A team of researchers led by Drs. Yong Xu at Baylor College of Medicine and Jonathan Long at Stanford University analyzed blood samples taken from mice before and after intense running on a treadmill. The scientists looked for compounds whose levels in blood plasma were higher after exercise than before. The study, which was funded in part by NIH, appeared in Nature on June 15, 2022.
The team found that the largest exercise-induced increase was in a compound called N-lactoyl-phenylalanine, or Lac-Phe. The team found a similar increase in Lac-Phe after exercise in blood samples from thoroughbred racehorses. They also analyzed blood samples from people and found increases in Lac-Phe after various types of exercise. These findings suggest that the exercise-induced increase in Lac-Phe is not unique to mice, but likely occurs across mammals.
When mice were fed a high-fat diet, injecting a large dose of Lac-Phe reduced food intake by about half over 12 hours even though blood Lac-Phe levels fell back to baseline level within an hour. Lac-Phe treatment did not affect the mice’s movement or energy expenditure. Obese mice treated with Lac-Phe daily for 10 days lost weight compared to control mice. This was due to a decrease in body fat. Obese mice treated with Lac-Phe also had lower blood glucose levels than control mice. Lac-Phe treatment, in contrast, did not affect food intake in lean mice eating a normal chow diet.

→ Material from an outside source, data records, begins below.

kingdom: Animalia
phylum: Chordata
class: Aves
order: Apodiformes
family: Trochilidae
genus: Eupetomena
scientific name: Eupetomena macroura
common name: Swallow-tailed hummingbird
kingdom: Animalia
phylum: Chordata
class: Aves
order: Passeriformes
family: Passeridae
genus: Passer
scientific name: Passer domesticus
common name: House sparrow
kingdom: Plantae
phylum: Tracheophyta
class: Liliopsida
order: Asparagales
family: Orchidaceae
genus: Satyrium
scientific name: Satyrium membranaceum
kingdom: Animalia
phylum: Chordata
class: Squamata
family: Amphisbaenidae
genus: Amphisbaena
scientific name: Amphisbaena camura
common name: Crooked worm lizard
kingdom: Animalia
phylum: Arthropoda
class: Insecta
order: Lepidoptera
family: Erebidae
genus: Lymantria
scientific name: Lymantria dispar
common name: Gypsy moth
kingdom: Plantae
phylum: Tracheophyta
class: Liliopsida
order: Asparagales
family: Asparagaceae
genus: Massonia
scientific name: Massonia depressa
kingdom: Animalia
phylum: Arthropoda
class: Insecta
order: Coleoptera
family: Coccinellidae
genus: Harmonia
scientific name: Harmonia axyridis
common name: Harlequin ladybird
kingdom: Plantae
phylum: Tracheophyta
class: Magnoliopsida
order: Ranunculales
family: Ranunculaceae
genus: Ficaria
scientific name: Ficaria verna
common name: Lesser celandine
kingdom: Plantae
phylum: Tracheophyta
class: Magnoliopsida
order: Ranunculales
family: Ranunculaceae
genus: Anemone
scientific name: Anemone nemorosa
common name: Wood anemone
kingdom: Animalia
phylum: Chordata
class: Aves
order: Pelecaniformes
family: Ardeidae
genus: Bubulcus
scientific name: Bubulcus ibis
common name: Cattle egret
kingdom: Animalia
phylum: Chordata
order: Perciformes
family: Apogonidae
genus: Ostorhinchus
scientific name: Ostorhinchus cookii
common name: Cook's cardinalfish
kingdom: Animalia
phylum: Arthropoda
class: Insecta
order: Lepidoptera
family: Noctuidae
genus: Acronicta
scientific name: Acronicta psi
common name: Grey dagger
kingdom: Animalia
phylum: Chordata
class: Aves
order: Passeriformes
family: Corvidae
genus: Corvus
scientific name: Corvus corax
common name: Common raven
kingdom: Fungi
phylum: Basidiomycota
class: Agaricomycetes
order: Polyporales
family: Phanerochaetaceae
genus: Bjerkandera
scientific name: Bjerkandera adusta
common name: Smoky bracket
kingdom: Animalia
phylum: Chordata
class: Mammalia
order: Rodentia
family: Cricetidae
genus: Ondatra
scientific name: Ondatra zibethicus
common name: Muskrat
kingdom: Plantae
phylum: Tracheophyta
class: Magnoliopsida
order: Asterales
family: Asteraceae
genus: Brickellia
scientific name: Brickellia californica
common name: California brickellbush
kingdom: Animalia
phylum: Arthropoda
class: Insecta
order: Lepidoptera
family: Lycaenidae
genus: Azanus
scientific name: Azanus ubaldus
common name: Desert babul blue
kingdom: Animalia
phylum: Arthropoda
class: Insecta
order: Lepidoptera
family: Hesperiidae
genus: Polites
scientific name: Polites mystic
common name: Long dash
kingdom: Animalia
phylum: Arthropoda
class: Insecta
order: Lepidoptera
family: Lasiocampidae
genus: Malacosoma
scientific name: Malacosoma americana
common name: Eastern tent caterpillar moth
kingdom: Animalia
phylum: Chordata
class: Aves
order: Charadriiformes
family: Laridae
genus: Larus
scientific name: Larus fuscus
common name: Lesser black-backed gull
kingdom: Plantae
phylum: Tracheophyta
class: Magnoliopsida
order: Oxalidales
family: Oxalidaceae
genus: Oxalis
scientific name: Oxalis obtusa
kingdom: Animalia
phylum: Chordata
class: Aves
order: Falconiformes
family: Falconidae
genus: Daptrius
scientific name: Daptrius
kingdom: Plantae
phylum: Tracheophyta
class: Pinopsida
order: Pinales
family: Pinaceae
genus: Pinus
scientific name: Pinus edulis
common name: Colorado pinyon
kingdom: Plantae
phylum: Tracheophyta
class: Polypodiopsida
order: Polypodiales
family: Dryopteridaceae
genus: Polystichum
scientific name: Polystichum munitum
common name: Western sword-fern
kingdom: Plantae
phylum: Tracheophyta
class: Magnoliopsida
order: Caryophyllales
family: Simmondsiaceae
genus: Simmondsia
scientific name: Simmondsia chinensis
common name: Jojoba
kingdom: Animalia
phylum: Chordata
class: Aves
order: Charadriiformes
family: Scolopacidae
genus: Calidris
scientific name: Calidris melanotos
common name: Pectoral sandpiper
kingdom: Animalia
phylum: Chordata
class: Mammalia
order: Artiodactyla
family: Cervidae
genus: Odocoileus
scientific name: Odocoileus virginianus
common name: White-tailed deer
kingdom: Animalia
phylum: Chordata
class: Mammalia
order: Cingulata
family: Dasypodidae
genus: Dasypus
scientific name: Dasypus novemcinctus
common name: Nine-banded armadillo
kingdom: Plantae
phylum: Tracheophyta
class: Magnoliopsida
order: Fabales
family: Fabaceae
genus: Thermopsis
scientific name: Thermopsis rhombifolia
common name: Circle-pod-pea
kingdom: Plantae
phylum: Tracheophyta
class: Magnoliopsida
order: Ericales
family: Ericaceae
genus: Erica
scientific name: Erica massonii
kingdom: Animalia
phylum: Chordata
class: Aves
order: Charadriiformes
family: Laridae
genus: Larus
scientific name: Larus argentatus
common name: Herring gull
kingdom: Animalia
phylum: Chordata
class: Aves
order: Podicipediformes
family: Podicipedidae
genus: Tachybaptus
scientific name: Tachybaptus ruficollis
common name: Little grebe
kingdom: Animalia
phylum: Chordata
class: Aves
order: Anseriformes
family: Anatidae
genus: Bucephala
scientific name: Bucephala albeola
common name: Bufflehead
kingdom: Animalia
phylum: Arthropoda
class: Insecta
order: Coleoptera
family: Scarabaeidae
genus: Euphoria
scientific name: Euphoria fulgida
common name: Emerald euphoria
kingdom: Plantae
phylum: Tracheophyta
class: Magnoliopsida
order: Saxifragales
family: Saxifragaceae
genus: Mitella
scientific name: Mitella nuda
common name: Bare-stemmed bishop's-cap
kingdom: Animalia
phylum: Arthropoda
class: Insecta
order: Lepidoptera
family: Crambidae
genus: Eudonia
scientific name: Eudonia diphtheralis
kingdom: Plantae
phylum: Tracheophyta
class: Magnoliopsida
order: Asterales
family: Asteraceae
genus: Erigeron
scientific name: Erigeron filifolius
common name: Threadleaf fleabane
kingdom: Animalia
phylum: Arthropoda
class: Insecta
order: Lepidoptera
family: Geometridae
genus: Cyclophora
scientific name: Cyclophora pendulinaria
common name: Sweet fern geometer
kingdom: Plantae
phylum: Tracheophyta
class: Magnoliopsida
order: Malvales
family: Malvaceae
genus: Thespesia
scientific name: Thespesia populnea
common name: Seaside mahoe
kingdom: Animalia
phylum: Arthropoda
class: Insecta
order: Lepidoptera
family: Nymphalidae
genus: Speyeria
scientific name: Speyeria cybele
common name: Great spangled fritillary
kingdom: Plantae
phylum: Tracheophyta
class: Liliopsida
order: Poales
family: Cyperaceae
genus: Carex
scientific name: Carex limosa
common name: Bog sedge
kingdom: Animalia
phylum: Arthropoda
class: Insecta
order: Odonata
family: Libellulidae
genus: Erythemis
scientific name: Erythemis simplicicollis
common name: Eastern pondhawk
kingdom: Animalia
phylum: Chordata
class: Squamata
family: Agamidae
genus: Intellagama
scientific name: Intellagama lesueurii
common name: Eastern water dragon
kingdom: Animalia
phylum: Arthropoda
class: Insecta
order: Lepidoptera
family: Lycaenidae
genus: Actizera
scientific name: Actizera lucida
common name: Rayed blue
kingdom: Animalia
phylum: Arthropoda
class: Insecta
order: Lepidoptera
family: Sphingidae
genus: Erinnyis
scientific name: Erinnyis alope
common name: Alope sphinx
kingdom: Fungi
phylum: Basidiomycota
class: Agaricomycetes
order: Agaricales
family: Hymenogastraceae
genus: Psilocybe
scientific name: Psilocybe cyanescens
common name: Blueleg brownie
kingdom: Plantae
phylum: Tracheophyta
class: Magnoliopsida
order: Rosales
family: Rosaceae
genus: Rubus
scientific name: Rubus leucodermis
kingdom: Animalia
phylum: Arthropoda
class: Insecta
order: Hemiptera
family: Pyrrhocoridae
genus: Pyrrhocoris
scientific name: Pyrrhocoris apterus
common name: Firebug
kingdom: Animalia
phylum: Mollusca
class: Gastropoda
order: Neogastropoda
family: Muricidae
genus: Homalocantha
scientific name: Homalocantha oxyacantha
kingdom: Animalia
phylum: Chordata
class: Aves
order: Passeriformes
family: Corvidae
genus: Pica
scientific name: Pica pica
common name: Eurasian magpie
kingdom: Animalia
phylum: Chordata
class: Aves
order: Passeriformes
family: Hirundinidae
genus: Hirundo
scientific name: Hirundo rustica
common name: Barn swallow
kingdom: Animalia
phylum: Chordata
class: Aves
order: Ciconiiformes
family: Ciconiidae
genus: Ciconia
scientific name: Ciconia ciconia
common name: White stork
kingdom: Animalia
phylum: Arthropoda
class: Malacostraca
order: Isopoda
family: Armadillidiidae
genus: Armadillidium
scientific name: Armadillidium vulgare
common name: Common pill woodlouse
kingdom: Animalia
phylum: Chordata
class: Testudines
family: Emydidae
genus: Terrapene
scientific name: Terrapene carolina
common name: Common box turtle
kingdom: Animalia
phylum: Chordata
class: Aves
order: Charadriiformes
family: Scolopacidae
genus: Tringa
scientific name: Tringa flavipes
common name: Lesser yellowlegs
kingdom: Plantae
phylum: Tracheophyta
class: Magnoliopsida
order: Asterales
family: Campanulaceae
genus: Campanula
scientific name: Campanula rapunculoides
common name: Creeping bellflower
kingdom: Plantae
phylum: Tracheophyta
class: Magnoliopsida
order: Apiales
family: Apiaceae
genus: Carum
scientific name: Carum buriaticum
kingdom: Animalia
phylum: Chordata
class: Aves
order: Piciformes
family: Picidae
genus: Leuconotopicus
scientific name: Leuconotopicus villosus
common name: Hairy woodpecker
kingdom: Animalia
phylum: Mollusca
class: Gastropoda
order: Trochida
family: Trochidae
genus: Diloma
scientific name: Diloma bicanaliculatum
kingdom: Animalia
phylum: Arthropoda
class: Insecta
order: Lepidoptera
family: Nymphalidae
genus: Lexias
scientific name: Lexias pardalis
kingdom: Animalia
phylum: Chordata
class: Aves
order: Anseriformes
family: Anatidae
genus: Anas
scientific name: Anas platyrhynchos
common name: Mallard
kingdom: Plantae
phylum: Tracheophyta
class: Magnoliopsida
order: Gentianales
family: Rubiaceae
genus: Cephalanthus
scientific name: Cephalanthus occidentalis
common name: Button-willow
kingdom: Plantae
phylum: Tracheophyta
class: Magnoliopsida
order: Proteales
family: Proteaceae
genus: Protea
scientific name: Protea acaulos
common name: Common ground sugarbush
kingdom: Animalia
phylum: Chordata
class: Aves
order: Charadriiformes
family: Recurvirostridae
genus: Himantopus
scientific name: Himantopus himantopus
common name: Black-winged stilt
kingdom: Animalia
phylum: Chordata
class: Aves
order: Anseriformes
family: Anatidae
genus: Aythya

Previous research showed that an enzyme called carnosine dipeptidase 2 (CNDP2) synthesizes Lac-Phe. CNDP2 is found in many kinds of cells, including various immune cells and epithelial cells that line the surfaces of organs. The researchers confirmed that Lac-Phe production in cultured cells requires this enzyme, and that Lac-Phe is secreted from the cells. CNDP2 synthesizes Lac-Phe by combining the essential amino acid phenylalanine with lactate. Lactate is produced in the body during strenuous exercise, causing the burning sensation in tired muscles. In the cultured cells, increasing the lactate supply increased Lac-Phe production.
Mice genetically engineered to lack CNDP2 had food intake and weight gain similar to control animals on a high fat diet when sedentary. However, they ate more food and gained more weight while on a daily exercise regime. Taken together, the results imply that, as exercise raises lactate levels, CNDP2 makes more Lac-Phe, which helps regulates food intake and energy balance.
“Regular exercise has been proven to help weight maintenance, regulate appetite and improve the metabolic profile, especially for people who are overweight and obese,” Xu explains. “If we can understand the mechanism by which exercise triggers these benefits, then we are closer to helping many people improve their health.”
“Our major next step is to identify the brain Lac-Phe receptor in order to understand how Lac-Phe suppresses feeding and obesity,” Long says.